───── INFORMATION GIVEN

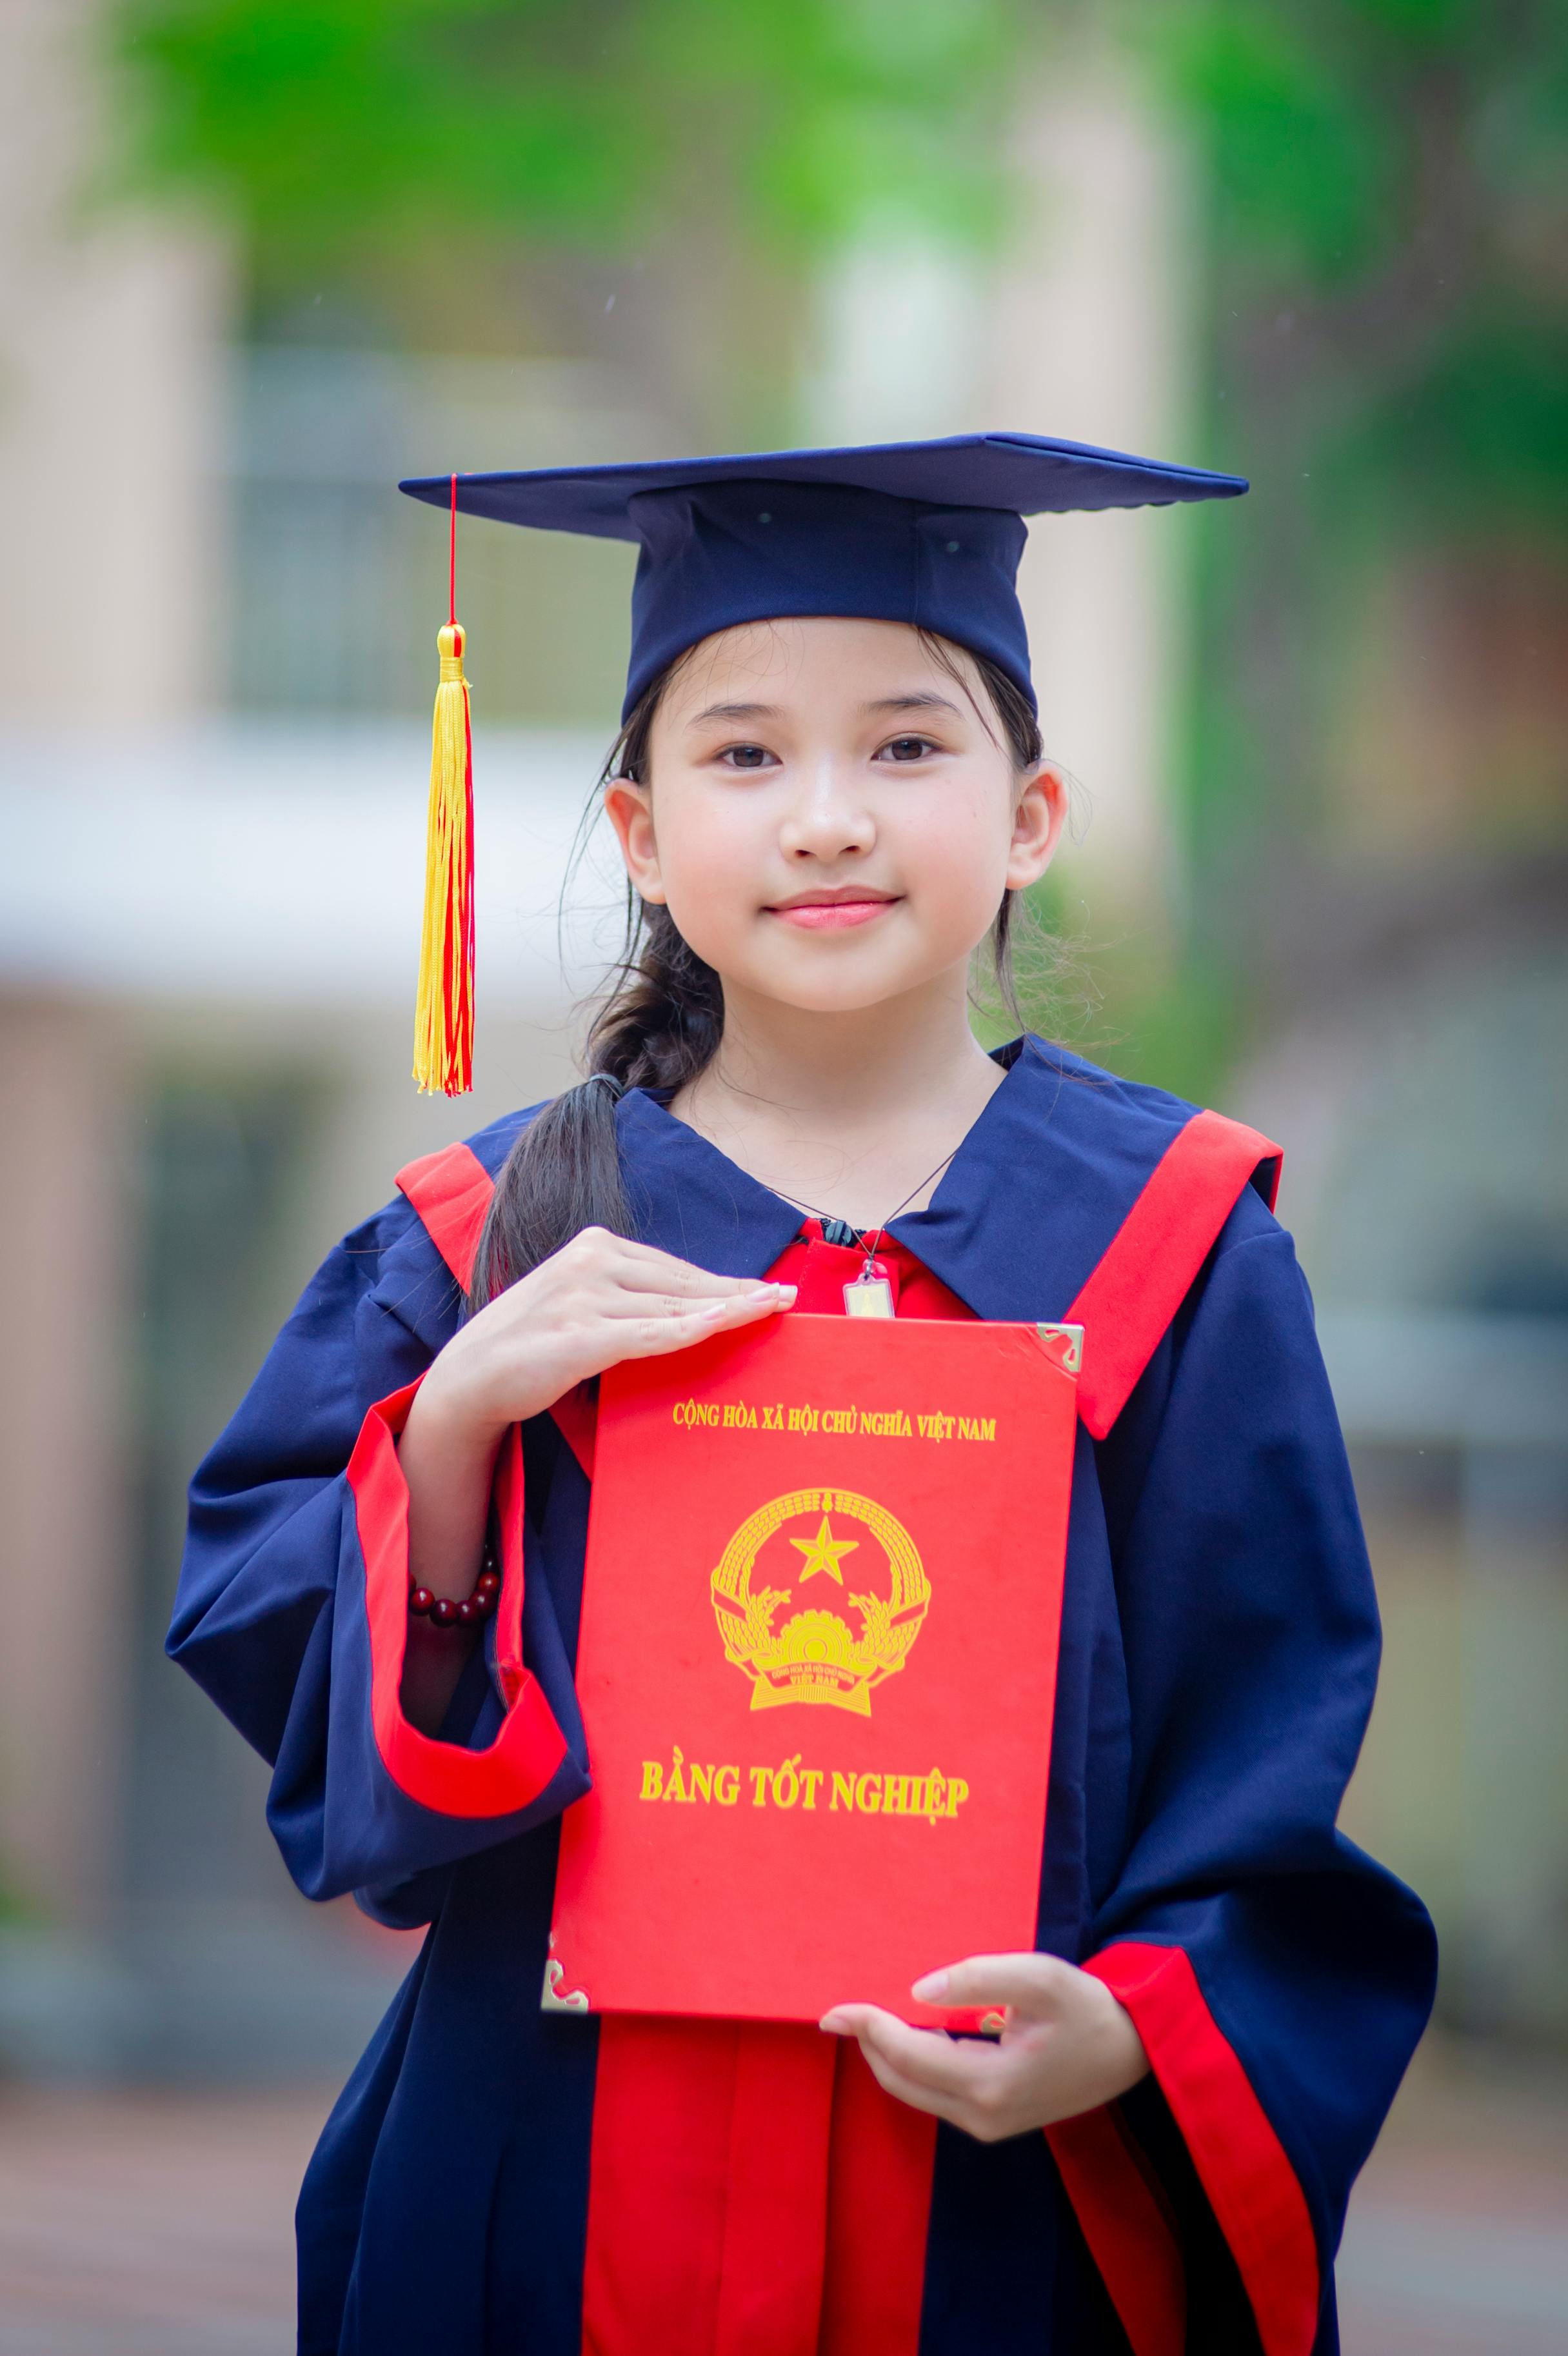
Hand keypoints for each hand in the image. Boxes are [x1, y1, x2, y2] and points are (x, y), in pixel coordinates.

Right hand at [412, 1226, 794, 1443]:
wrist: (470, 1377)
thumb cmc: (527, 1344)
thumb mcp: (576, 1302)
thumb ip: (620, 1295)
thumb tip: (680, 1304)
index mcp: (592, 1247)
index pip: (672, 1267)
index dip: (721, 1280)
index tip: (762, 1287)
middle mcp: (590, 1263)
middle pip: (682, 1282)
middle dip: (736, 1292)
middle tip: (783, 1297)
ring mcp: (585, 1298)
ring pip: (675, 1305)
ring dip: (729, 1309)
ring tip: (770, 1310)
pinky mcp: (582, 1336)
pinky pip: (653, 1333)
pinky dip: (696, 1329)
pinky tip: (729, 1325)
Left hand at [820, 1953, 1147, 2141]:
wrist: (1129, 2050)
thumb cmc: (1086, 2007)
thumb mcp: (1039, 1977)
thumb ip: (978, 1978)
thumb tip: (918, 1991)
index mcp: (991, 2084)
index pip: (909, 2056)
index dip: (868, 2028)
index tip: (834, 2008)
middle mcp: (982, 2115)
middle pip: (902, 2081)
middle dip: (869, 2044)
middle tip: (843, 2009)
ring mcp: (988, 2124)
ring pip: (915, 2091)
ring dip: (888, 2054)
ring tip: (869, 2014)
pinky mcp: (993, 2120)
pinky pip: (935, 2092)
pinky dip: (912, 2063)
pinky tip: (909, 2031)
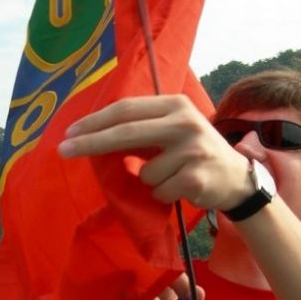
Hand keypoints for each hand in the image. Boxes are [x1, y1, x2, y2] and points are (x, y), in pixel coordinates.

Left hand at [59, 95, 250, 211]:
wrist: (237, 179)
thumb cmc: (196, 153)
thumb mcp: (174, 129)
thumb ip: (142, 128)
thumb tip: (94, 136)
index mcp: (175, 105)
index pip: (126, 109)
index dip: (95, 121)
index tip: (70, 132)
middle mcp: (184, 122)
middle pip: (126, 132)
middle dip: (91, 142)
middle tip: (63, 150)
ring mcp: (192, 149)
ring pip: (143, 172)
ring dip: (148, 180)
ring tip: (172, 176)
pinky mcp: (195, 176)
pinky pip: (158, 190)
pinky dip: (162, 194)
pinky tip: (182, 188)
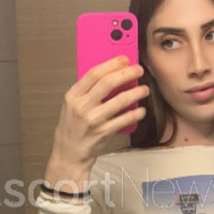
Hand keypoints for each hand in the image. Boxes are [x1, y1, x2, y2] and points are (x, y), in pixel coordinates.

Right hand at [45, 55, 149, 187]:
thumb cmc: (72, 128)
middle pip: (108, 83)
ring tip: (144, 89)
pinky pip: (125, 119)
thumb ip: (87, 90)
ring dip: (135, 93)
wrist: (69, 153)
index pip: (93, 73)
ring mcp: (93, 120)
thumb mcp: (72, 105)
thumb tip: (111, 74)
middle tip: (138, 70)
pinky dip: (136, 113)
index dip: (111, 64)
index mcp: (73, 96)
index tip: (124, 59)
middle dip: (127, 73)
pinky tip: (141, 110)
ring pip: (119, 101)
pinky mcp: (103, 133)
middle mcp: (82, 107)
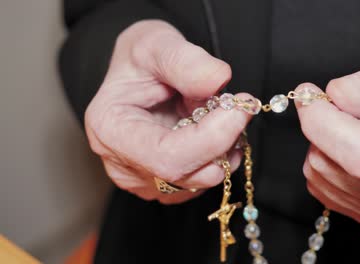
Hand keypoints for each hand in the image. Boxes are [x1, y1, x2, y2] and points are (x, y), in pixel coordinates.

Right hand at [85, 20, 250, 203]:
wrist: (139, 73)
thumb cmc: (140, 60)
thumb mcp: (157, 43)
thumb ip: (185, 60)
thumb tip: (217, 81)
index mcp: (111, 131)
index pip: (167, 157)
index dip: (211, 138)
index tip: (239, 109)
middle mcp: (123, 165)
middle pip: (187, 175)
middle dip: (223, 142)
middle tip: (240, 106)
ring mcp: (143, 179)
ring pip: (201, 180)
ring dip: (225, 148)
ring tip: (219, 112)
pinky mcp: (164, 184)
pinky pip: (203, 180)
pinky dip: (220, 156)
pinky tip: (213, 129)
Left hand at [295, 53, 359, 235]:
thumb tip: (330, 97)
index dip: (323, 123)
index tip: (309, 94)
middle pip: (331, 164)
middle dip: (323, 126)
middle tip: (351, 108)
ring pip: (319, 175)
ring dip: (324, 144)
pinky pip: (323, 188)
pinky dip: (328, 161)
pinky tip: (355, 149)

──────────

*TASK TO COMPLETE*. Would you reproduce the listing above in full and exactly, without its pictures?

*SOLVED EXERCISE*.
Hand keypoints for each hand in the image. Boxes are [x1, y1, x2, y2] and points are (x, y), in pixel coordinates.

Right hand at [412, 1226, 794, 1443]:
wrist: (470, 1377)
thumb cmc: (527, 1344)
thumb mcp: (576, 1302)
thumb ip: (620, 1295)
thumb tip: (680, 1304)
index mcp: (592, 1247)
index pip: (672, 1267)
index dip: (721, 1280)
index tip: (762, 1287)
middle mcp: (590, 1263)
middle pip: (682, 1282)
middle dip: (736, 1292)
middle tip: (783, 1297)
ring mcp: (585, 1298)
ring pip: (675, 1305)
ring dip: (729, 1309)
ring tip: (770, 1310)
pinky mcp: (582, 1336)
pinky pip: (653, 1333)
pinky dip: (696, 1329)
pinky tip: (729, 1325)
Left hand at [820, 1953, 1147, 2141]:
wrist: (1129, 2050)
thumb cmc: (1086, 2007)
thumb mcp: (1039, 1977)
thumb ip: (978, 1978)
thumb tip: (918, 1991)
index mcp: (991, 2084)
index pip: (909, 2056)
index dip: (868, 2028)
index tip: (834, 2008)
middle mcp: (982, 2115)
middle pip: (902, 2081)
middle dip: (869, 2044)
middle tip: (843, 2009)
ring mcp: (988, 2124)
ring pip: (915, 2091)
ring dip: (888, 2054)
ring tip: (869, 2014)
pinky mcp: (993, 2120)
pinky pip: (935, 2092)
pinky dip: (912, 2063)
pinky tip: (909, 2031)
Hand keypoints for each hand in the image. Boxes are [x1, y1, x2, y2] and points are (x, y), in pixel coordinates.

Left hand at [59, 95, 250, 211]:
wrist: (237, 179)
thumb cmc: (196, 153)
thumb mcp: (174, 129)
thumb ip: (142, 128)
thumb tip: (94, 136)
index mcp: (175, 105)
index pip: (126, 109)
index dip: (95, 121)
index tip: (70, 132)
middle mcp: (184, 122)
middle pip: (126, 132)
middle dip: (91, 142)
middle tip: (63, 150)
ring mcp: (192, 149)
ring pip: (143, 172)
ring dip: (148, 180)
ring tip: (172, 176)
pinky mcp: (195, 176)
pinky pip: (158, 190)
pinky dip: (162, 194)
pinky tip: (182, 188)
Hand keypoints for each hand in the image. Boxes are [x1, y1, x2, y2] and points are (x, y), in pixel coordinates.

Right hand at [45, 55, 149, 187]:
thumb cmc: (72, 128)
middle pip: (108, 83)
ring tip: (144, 89)
pinky pip: (125, 119)
thumb ip: (87, 90)
ring dip: (135, 93)
wrist: (69, 153)
index pip: (93, 73)
ring mcp: (93, 120)
thumb mcp: (72, 105)
thumb tip: (111, 74)
middle tip: (138, 70)
pinky dip: (136, 113)
index dip: (111, 64)
index mcp: (73, 96)
index tip: (124, 59)
middle dip: (127, 73)
pinky tip: (141, 110)
ring pip: (119, 101)
pinky mcp: (103, 133)
middle mcp: (82, 107)
Hand keypoints for each hand in the image. Boxes are [x1, y1, x2, y2] and points are (x, y), in pixel coordinates.

Right hand at [85, 20, 250, 203]:
wrist: (139, 73)
thumb cmc: (140, 60)
thumb mcp: (157, 43)
thumb ip: (185, 60)
thumb tip: (217, 81)
index mcp: (111, 131)
index pip: (167, 157)
index dip: (211, 138)
index tip: (239, 109)
middle mcp: (123, 165)
middle pip: (187, 175)
middle dip: (223, 142)
middle tip: (240, 106)
ring mcp: (143, 179)
ring pip: (201, 180)
ring dip: (225, 148)
ring tip: (219, 112)
pinky mcp: (164, 184)
pinky pip: (203, 180)
pinky dip: (220, 156)
pinky tip: (213, 129)
Left hand at [295, 53, 359, 235]:
thumb tip: (330, 97)
index dip: (323, 123)
index tip: (309, 94)
middle pip: (331, 164)
middle dip: (323, 126)
middle tip: (351, 108)
ring pip: (319, 175)
ring dip: (324, 144)
pinky pip: (323, 188)
pinky dip: (328, 161)
pinky tip: (355, 149)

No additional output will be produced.